2. Examine the several (N) exogenous variables for multi-collinearity using the Variance Inflation factor (VIF) analysis, and thereafter use a combination of Recursive Feature Selection (RFE) and XGBoost Regression to identify variables that best explain movements in the endogenous variable. Ultimately, shrink the number of exogenous variables to reduce multi-collinearity (the variables won't necessarily be orthogonal though, some relationship will remain).
3. Either examine the ACF and PACF plots to determine the AR and MA nature of the time-series ( Interpreting ACF and PACF plots - SPUR ECONOMICS ) and/or do a grid search over several combinations of p, d, and q values to obtain the lowest mean absolute percentage error (MAPE) on test data (the training data is divided into training, validation and test data segments). If multiple models have comparable MAPEs, also examine the Akaike Info Criterion (AIC) and Bayesian Info Criterion (BIC) to aid model selection.

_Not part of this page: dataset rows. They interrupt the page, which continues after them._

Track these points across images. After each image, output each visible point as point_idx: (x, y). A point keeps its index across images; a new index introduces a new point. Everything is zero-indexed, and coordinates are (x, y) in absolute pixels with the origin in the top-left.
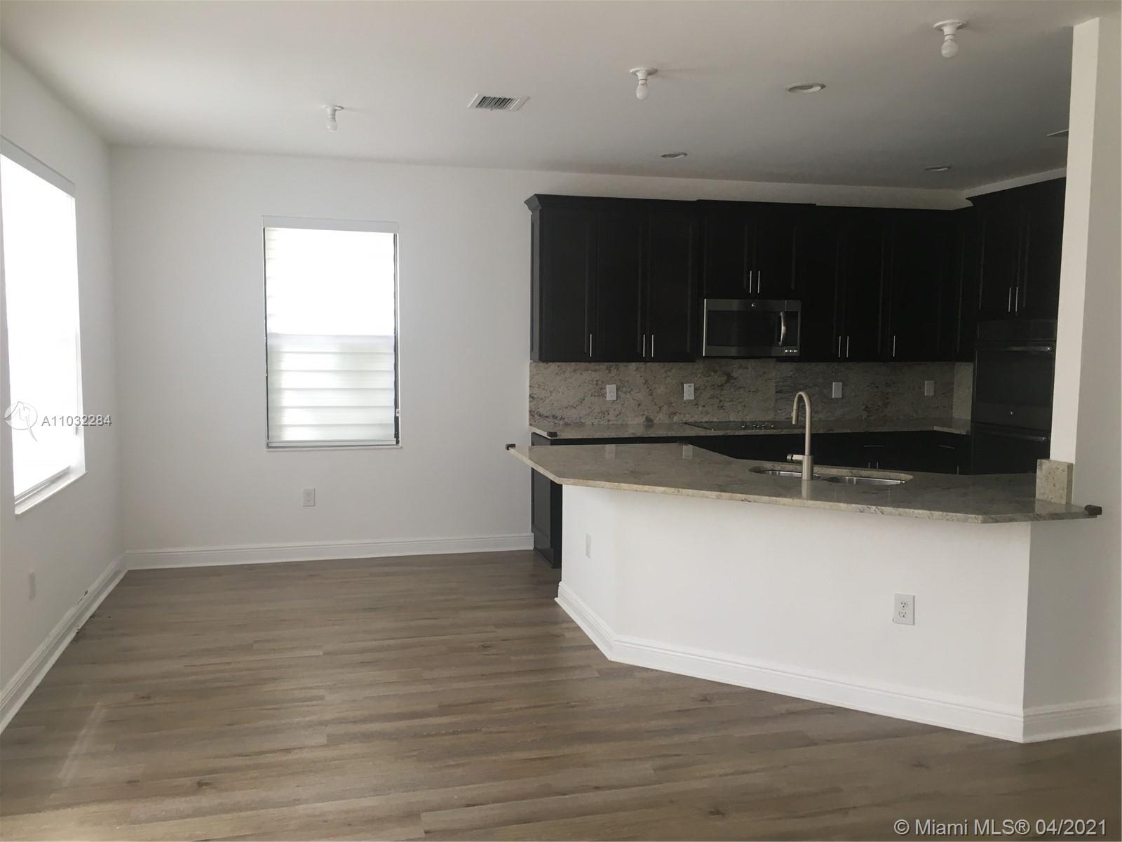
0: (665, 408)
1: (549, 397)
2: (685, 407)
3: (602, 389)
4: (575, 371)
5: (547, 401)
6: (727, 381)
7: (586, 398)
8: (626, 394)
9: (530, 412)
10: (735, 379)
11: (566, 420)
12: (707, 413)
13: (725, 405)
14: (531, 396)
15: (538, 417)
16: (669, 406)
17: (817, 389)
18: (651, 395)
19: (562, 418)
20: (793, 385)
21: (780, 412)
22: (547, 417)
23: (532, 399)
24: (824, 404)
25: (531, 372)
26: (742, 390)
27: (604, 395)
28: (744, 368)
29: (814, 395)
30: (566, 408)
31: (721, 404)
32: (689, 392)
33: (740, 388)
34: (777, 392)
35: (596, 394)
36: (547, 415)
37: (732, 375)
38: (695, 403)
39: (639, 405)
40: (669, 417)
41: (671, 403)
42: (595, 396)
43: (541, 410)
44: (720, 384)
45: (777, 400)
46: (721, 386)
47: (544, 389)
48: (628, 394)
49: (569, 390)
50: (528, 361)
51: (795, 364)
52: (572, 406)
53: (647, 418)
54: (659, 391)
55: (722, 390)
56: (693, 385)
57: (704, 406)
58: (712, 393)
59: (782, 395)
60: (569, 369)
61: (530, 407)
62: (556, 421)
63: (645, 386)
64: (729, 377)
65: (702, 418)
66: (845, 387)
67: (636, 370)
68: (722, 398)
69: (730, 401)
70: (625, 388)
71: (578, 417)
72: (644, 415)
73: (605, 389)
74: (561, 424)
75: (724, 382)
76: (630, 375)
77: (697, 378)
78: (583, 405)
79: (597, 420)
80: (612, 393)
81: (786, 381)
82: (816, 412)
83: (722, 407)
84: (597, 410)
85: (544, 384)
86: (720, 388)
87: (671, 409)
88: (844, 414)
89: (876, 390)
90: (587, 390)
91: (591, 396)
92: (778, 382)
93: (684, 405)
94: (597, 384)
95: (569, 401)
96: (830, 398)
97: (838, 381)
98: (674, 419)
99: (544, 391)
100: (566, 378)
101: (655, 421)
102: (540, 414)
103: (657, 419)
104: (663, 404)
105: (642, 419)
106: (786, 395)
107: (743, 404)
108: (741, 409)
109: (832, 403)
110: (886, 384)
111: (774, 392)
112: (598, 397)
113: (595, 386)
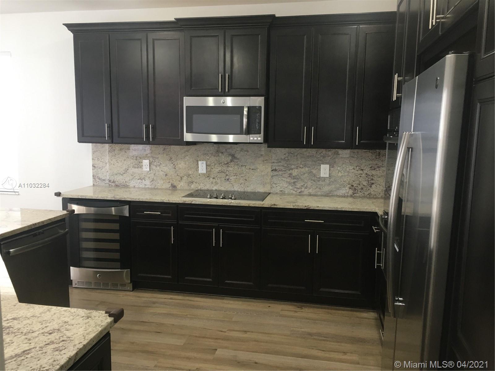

4. Examine the density, Q-Q plot and correlogram for the residuals of the final model.
5. Assess model performance each period into the future and re-calibrate as necessary.

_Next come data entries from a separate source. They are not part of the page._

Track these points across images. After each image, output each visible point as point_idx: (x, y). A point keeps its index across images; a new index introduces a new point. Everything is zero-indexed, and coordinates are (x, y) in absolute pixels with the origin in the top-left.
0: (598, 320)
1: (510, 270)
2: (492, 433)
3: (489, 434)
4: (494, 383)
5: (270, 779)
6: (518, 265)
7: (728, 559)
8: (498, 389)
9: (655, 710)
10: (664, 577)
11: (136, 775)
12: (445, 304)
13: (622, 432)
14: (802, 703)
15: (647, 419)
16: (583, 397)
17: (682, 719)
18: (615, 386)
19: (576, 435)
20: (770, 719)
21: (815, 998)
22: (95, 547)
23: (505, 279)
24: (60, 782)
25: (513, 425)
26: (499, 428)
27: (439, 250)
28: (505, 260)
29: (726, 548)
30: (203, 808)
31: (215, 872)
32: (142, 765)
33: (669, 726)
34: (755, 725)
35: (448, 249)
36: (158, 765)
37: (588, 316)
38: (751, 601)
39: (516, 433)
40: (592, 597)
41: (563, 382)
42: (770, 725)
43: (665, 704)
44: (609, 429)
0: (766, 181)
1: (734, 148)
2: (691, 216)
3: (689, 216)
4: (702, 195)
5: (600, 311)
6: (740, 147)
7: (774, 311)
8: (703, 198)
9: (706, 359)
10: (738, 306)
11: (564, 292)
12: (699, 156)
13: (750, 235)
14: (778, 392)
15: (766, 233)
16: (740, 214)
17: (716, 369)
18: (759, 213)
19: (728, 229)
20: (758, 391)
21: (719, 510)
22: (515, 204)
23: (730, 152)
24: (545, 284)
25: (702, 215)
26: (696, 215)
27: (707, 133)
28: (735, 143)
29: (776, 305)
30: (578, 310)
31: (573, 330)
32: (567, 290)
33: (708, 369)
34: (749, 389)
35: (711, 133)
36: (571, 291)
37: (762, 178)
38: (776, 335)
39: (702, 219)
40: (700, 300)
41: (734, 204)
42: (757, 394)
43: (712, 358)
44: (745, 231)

I have tried training models both with non-standardized data and standardized data. Also in some cases, the endogenous variable can't take on negative values, so I use logarithm to stationarize the series and use the exponent function after the forecast in order to reverse the logarithm. I am sure there are numerous other better ways to address this.
Taking a step back, I am looking to get a solid grounding with time series analysis and further my understanding. Have dabbled in some online sources in the past, but looking for one solid comprehensive program. Came across this on Coursera The Econometrics of Time Series Data - Queen Mary University of London - Course Info | Coursera and wondering if anyone has done this and/or has suggestions for other courses. I'd like the course to be practical with concepts applied to many real world data.
Thank you for any suggestions.